Task prompt: Should a picture appear anywhere in the data, omit it and copy everything else exactly.

Data below:
=-=-=

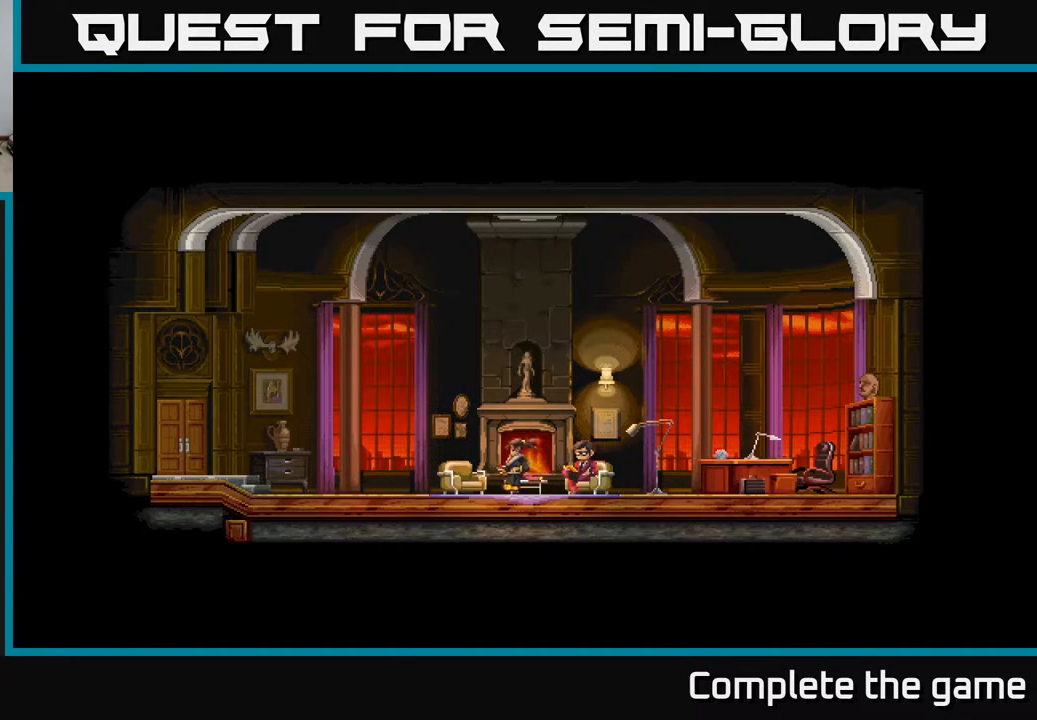
{"buttons": ["DPAD_LEFT"], "left_stick": "center", "right_stick": "center", "events": []}
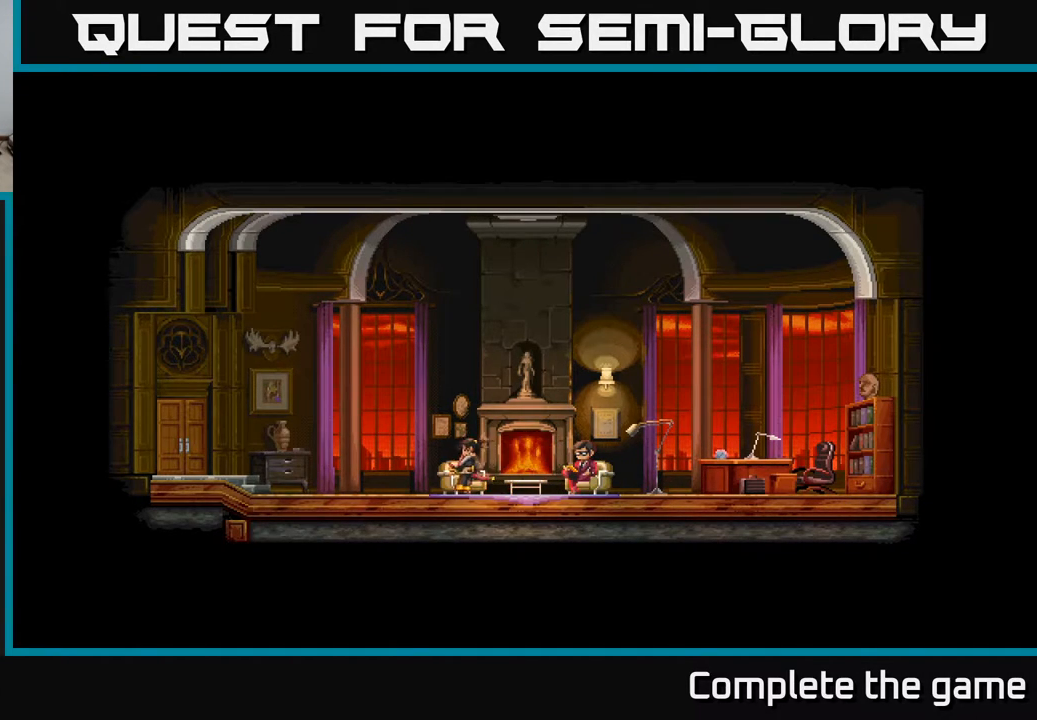
{"buttons": ["DPAD_LEFT"], "left_stick": "center", "right_stick": "center", "events": []}
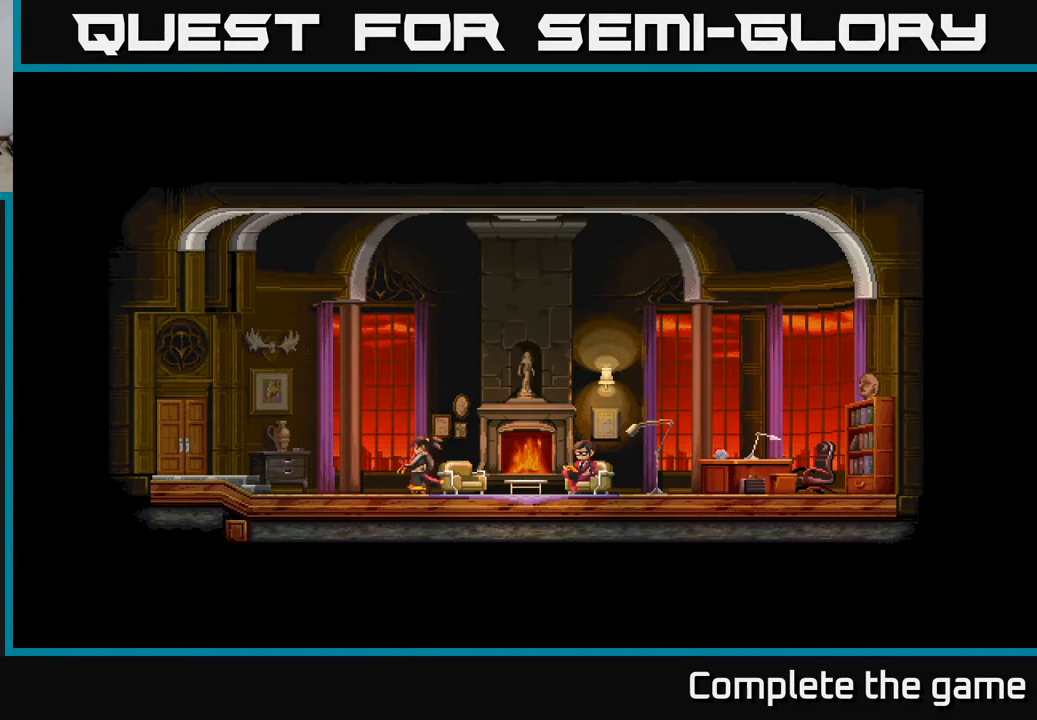
{"buttons": ["DPAD_LEFT"], "left_stick": "center", "right_stick": "center", "events": []}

=-=-=

Output:
{"buttons": ["DPAD_LEFT"], "left_stick": "center", "right_stick": "center", "events": []}
{"buttons": ["DPAD_LEFT"], "left_stick": "center", "right_stick": "center", "events": []}
{"buttons": ["DPAD_LEFT"], "left_stick": "center", "right_stick": "center", "events": []}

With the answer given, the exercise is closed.